After the cancellation of an earlier permit by Tamoil EA LTD from North Africa following the Libyan crisis of 2011-2012, the Kenya-Uganda pipeline for channeling oil resources across the border is under a fresh tendering process, with fourteen firms already confirming interest.
The terms of agreement will be the major determinant on who bags the deal since there are a number of memoranda, including the fact that the winning bidder must invest in and take possession of the pipeline for two decades, henceforth, prior to giving it back to the state.
In either case, the company, too, must have a yearly turnover of $500m, among other capital stipulations.

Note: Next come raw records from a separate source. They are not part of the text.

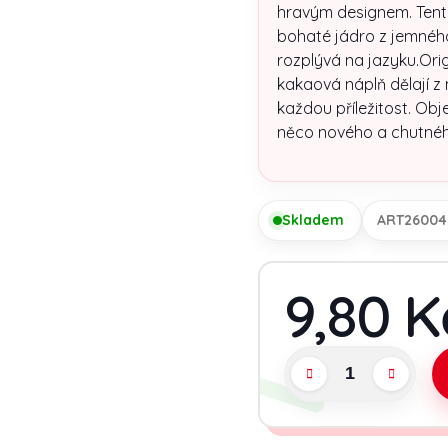
hravým designem. Tent
bohaté jádro z jemnéh
rozplývá na jazyku.Ori
kakaová náplň dělají z
každou příležitost. Obje
něco nového a chutnéh
Skladem
ART26004
9,80 K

Feasibility studies envisage the construction of an enduring conduit that is 14 inches wide that will create an underground transit corridor from Eldoret to Kampala, for a distance of 352 kilometers.
Uganda is highly dependent on petroleum resources that it has traditionally obtained, in transit, and in refined form, from the coastal city of Mombasa in Kenya, but since 1995, the two governments across the border have been strategizing on creating conduit efficiency by increasing the reach of the pipeline into the Ugandan capital at a cost of $97m.
Uganda has had a boon of fortune knocking its doors since the turn of the millennium, when the country began in earnest to explore the possibility of tapping its own fossil reserves, and in the last quarter of 2002, a prospecting firm confirmed the existence of 1.2b barrels in an oil well to the west of the country.
Half-way through the decade, in 2006, another oil find hit the headlines in Waranga 1 through the prospecting efforts of a firm from Australia, a discovery that spurred the state to announce the beginning of production of the natural resource come 2009.
Though further oil discoveries have come to redefine the geological blocks of Uganda, no substantial effort on the part of the government has helped start the production process, but ever since Tullow Oil, which has also struck petroleum in the Kenyan north, stated of the availability of a billion barrels of oil in the Albertine Basin, there is the possibility of production in earnest, soon.
The country has major hydroelectric projects on Lake Albert and Owen Falls but mismanagement of the reservoirs often leads to biting shortages of power, especially in corporate Uganda.
Now that the new project is shaping up into a mega energy project, the country is bound to benefit from eschewing transit costs and clearance of tankers.
Here are the five companies of the twenty that have made the shortlist of the current pipeline undertaking:
- NOCK from Kenya.
- Japanese firm Punjloid
- Inpex Construction from Japan
- South Africa’s Capital Star Limited
- Seven Star Group from China
A notable geographical balance is apparent in this survey, including the fact that National Gas Co. from the Caribbean islands of Trinidad & Tobago has also become part of the culled twenty.